Google kicked off Google I/O this afternoon by speaking for greater than an hour about its quite a few advances in synthetic intelligence. The corporate mentioned its new PaLM 2 giant language mannequin (LLM) for generative AI, which powers the Bard chatbot instrument. It is a foundational pillar for including AI-infused options throughout Google’s product portfolio, together with Google Maps, Google Images, and Gmail (amongst others).

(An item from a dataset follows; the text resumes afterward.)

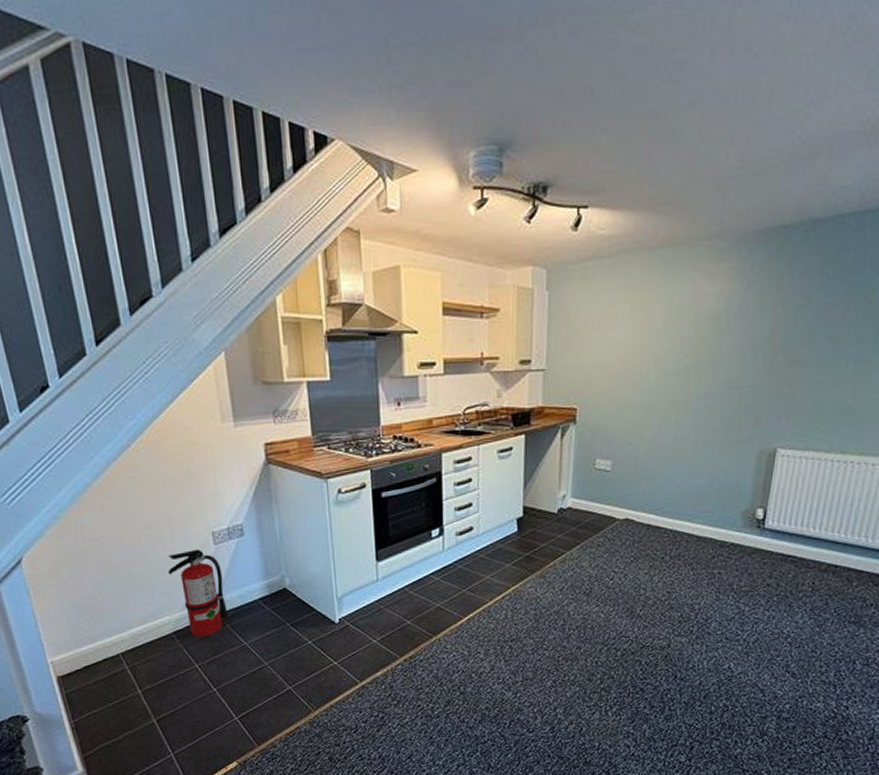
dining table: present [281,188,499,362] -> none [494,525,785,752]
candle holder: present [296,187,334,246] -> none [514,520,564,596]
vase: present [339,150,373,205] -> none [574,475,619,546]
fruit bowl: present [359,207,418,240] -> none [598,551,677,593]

With that in thoughts, there’s a want for some critical horsepower within the cloud to energy fashions within the wild, as thousands and thousands (and ultimately billions) of customers ship requests for operations as mundane as eradicating an individual lingering within the background of an image to composing a whole electronic mail for you primarily based on a brief textual content immediate. That is the place Google’s new A3 GPU supercomputer comes into focus. Google says the brand new A3 supercomputers are “purpose-built to coach and serve probably the most demanding AI fashions that energy at the moment’s generative AI and huge language mannequin innovation” whereas delivering 26 exaFlops of AI efficiency.
Every A3 supercomputer is filled with 4th technology Intel Xeon Scalable processors backed by 2TB of DDR5-4800 reminiscence. However the actual “brains” of the operation come from the eight Nvidia H100 “Hopper” GPUs, which have entry to three.6 TBps of bisectional bandwidth by leveraging NVLink 4.0 and NVSwitch.
Based on Google, A3 represents the primary production-level deployment of its GPU-to-GPU information interface, which permits for sharing information at 200 Gbps whereas bypassing the host CPU. This interface, which Google calls the Infrastructure Processing Unit (IPU), ends in a 10x uplift in out there community bandwidth for A3 digital machines (VM) in comparison with A2 VMs.
“Google Cloud’s A3 VMs, powered by next-generation NVIDIA H100 GPUs, will speed up coaching and serving of generative AI purposes,” stated Ian Buck, VP for hyperscale and high-performance computing at NVIDIA. “On the heels of Google Cloud’s lately launched G2 cases, we’re proud to proceed our work with Google Cloud to assist remodel enterprises around the globe with purpose-built AI infrastructure.”
If your online business needs to leverage A3 digital machines, the one technique to acquire entry is by filling out Google’s A3 Preview Curiosity Type to affix the Early Entry Program. However as Google clearly states, plugging in your data does not assure a spot in this system.